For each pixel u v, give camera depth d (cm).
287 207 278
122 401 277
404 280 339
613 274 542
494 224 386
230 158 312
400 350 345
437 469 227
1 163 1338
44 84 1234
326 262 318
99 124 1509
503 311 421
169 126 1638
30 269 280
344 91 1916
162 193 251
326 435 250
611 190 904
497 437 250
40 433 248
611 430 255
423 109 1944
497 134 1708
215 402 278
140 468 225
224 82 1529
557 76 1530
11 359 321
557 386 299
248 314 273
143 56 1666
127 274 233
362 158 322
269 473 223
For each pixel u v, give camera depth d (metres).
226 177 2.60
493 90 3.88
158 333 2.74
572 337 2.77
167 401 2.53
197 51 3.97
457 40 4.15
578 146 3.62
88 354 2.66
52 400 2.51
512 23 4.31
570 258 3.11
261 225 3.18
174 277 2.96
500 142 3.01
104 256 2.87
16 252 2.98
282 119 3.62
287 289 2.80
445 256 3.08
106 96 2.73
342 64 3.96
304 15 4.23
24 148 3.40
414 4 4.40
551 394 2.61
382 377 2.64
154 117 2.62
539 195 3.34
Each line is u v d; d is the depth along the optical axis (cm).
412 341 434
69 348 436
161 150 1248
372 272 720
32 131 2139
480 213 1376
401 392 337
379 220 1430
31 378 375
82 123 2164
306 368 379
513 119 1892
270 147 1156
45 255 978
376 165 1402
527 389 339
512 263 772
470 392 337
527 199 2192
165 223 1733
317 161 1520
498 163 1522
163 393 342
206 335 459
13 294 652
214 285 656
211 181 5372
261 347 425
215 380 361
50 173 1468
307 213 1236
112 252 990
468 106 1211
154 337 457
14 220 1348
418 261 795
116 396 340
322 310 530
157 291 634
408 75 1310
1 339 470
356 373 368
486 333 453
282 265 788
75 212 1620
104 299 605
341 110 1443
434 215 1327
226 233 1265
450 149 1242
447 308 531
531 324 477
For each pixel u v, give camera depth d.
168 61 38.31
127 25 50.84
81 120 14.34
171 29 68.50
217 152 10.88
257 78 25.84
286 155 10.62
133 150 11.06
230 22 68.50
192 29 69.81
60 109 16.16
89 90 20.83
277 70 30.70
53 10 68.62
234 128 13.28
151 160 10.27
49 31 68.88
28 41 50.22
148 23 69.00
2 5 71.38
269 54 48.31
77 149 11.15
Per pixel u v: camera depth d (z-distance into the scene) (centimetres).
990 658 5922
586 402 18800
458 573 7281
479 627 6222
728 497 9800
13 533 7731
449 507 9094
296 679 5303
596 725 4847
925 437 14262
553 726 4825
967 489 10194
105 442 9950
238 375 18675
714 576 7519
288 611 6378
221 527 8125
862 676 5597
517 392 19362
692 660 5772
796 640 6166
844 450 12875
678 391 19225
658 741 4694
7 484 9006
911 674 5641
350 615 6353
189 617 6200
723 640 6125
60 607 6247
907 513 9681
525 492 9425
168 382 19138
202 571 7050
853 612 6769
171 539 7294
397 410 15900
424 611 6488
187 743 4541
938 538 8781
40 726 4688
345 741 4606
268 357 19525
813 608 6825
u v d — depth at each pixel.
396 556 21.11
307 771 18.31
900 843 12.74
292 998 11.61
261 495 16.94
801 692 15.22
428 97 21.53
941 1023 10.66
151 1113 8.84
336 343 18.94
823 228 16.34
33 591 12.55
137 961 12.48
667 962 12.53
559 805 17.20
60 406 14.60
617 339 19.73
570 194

What this task involves:
Which lines of the records above hold the word "pixel"? Copy each one out.

Answer area:
For each pixel u v, give camera depth d (cm).
For each pixel u v, give camera depth d (metres).
For each pixel u v, give camera depth d.
Per pixel u v: camera depth d (z-distance into the scene) (centimetres).
u v d — depth at each pixel.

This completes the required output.